TASK: State only how many lines below include the string "Left".

GIVEN INFORMATION: Begin

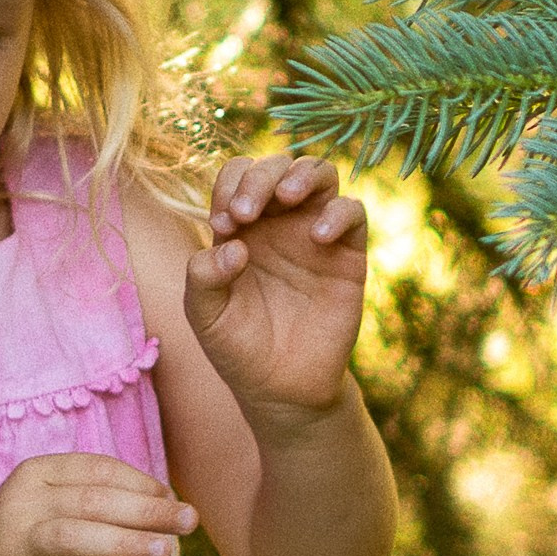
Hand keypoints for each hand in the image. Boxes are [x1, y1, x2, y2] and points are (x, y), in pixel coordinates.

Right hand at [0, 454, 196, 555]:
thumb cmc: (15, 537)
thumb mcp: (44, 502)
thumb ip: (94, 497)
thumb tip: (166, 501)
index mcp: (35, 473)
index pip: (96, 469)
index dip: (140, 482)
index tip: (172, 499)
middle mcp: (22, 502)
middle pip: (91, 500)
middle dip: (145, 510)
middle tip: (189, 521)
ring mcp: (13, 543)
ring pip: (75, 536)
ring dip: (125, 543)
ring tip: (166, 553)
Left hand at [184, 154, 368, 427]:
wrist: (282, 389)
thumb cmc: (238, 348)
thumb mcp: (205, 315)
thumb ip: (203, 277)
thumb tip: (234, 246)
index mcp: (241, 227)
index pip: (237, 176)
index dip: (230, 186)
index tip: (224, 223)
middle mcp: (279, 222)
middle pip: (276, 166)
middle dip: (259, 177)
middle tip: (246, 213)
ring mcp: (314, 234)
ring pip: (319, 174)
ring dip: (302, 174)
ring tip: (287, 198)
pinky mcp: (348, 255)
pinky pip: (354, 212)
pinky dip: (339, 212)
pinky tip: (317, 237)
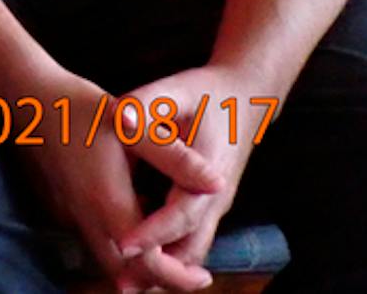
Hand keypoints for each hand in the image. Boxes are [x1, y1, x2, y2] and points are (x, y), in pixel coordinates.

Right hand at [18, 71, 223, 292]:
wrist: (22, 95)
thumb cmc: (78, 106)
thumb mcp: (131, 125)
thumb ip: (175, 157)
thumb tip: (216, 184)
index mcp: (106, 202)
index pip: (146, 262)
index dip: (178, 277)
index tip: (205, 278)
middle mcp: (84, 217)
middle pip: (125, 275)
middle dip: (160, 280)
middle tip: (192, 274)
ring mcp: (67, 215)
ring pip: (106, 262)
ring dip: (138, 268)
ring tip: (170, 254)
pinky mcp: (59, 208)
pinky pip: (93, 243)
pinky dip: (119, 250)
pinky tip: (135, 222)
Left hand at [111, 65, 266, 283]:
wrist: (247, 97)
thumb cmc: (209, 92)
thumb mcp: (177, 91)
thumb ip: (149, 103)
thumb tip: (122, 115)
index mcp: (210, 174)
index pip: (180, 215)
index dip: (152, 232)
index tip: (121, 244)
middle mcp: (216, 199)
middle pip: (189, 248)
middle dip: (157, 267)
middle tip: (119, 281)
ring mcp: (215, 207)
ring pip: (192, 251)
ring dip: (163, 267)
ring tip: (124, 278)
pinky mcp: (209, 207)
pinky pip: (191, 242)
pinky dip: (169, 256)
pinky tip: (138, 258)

GIVEN INFORMATION: End
GIVEN INFORMATION: Begin

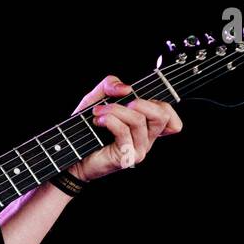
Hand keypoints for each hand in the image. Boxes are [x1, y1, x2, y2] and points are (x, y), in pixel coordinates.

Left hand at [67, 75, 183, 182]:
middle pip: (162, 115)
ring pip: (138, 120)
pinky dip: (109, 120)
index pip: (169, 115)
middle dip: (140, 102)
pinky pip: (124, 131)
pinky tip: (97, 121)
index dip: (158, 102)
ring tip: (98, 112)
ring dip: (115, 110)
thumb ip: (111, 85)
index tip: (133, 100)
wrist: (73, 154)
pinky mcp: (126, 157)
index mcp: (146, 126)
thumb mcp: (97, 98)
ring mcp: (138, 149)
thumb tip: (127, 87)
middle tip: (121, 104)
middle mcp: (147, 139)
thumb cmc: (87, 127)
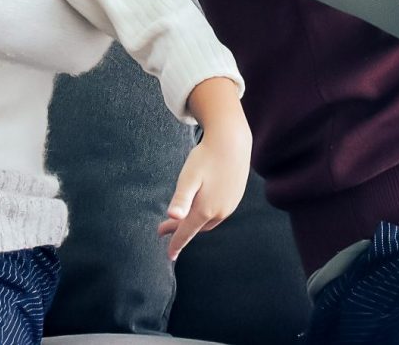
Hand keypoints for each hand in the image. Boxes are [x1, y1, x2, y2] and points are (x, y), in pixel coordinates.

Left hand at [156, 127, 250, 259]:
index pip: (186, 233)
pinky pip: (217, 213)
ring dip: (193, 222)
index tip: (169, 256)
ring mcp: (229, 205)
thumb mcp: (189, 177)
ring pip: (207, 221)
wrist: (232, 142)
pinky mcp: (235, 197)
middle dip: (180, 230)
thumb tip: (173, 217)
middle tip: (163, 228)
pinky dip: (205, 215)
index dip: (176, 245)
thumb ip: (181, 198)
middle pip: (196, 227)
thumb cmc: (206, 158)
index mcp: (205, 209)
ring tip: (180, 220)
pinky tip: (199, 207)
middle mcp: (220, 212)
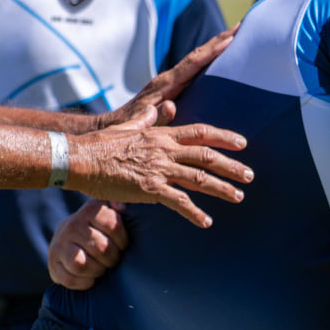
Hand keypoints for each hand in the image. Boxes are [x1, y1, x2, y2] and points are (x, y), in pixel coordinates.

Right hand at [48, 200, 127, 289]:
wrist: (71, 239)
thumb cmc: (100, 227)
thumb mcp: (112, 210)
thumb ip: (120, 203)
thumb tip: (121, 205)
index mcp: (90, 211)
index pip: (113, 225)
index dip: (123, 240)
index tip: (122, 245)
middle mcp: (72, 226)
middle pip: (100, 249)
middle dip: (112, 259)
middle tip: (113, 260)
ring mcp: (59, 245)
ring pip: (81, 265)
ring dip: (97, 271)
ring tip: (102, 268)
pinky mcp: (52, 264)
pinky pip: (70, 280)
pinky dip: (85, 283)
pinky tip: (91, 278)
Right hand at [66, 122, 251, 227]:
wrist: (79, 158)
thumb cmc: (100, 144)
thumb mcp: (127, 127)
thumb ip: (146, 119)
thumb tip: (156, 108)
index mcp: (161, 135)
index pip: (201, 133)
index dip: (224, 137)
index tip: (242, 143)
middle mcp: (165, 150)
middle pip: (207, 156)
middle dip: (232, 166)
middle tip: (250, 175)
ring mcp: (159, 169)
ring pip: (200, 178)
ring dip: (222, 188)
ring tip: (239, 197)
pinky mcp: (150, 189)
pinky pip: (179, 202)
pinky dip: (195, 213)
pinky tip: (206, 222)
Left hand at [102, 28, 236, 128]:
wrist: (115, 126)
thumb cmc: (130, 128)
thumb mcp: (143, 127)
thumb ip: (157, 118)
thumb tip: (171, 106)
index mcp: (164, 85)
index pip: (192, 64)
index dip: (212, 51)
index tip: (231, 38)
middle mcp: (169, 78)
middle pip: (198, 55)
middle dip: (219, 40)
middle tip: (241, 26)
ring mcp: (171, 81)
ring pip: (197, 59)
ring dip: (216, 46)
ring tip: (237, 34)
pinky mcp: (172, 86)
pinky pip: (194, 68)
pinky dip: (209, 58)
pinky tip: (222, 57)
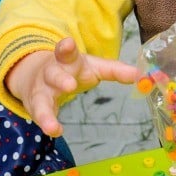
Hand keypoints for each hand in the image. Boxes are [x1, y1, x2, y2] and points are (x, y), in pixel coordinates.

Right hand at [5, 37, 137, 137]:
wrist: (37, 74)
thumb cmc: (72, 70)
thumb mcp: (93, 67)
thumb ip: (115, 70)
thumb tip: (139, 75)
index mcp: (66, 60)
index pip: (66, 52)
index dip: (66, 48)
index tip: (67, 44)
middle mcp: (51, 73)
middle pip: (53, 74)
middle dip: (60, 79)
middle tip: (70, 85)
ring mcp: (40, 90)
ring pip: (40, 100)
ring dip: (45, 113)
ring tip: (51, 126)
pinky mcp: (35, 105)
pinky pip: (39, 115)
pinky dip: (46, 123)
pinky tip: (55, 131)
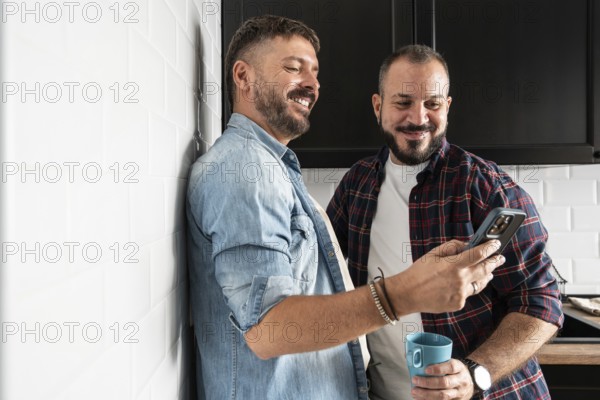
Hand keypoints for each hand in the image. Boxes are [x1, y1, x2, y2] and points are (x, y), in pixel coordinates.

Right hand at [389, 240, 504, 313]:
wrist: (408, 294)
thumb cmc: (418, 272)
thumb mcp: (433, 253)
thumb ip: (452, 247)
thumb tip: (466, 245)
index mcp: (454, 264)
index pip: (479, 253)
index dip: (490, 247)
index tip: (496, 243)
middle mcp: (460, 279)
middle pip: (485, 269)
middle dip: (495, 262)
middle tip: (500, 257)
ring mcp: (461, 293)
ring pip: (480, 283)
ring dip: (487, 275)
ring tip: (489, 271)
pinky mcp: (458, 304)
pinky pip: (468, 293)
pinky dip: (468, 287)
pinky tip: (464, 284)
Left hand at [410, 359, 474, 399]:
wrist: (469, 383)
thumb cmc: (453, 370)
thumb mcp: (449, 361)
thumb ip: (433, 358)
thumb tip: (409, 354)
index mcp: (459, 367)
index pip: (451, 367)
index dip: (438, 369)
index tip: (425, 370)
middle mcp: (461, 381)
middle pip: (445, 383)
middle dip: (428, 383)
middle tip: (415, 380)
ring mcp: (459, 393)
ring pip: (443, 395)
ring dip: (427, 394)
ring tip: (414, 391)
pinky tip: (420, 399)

GIVEN INFORMATION: End
GIVEN INFORMATION: Begin

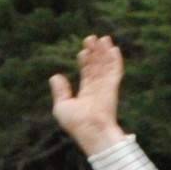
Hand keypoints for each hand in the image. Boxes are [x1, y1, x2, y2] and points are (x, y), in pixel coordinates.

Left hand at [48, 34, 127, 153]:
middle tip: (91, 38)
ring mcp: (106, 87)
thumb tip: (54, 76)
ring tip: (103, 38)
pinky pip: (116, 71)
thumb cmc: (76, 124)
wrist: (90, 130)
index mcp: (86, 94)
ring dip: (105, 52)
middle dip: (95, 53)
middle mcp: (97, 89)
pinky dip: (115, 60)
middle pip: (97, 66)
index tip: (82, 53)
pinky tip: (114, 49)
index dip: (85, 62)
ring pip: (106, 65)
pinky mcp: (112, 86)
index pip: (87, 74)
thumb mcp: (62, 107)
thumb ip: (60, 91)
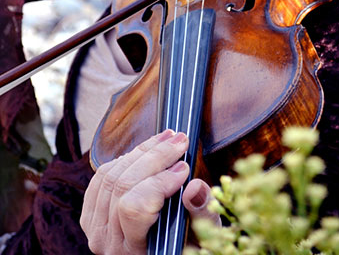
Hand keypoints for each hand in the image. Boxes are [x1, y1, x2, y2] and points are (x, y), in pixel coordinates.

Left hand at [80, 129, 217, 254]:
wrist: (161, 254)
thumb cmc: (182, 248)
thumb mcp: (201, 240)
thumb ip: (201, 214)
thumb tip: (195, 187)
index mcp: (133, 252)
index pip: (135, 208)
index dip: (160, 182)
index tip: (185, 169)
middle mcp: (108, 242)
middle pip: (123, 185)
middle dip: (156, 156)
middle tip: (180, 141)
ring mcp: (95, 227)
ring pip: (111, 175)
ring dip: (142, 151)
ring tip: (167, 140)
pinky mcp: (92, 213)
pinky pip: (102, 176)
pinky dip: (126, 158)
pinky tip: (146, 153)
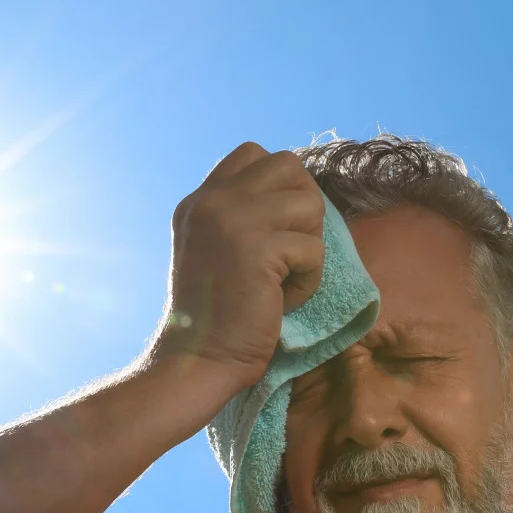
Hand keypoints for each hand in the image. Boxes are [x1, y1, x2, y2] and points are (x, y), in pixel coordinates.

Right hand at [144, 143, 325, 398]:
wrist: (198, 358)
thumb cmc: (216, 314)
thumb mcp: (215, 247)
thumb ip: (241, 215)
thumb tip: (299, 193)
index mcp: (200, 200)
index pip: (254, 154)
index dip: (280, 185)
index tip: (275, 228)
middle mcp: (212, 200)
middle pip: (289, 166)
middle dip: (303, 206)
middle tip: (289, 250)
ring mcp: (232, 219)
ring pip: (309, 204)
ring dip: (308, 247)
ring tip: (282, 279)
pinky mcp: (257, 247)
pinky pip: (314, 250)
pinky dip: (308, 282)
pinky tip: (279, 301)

GIVEN INFORMATION: End

TASK RESPONSE: 8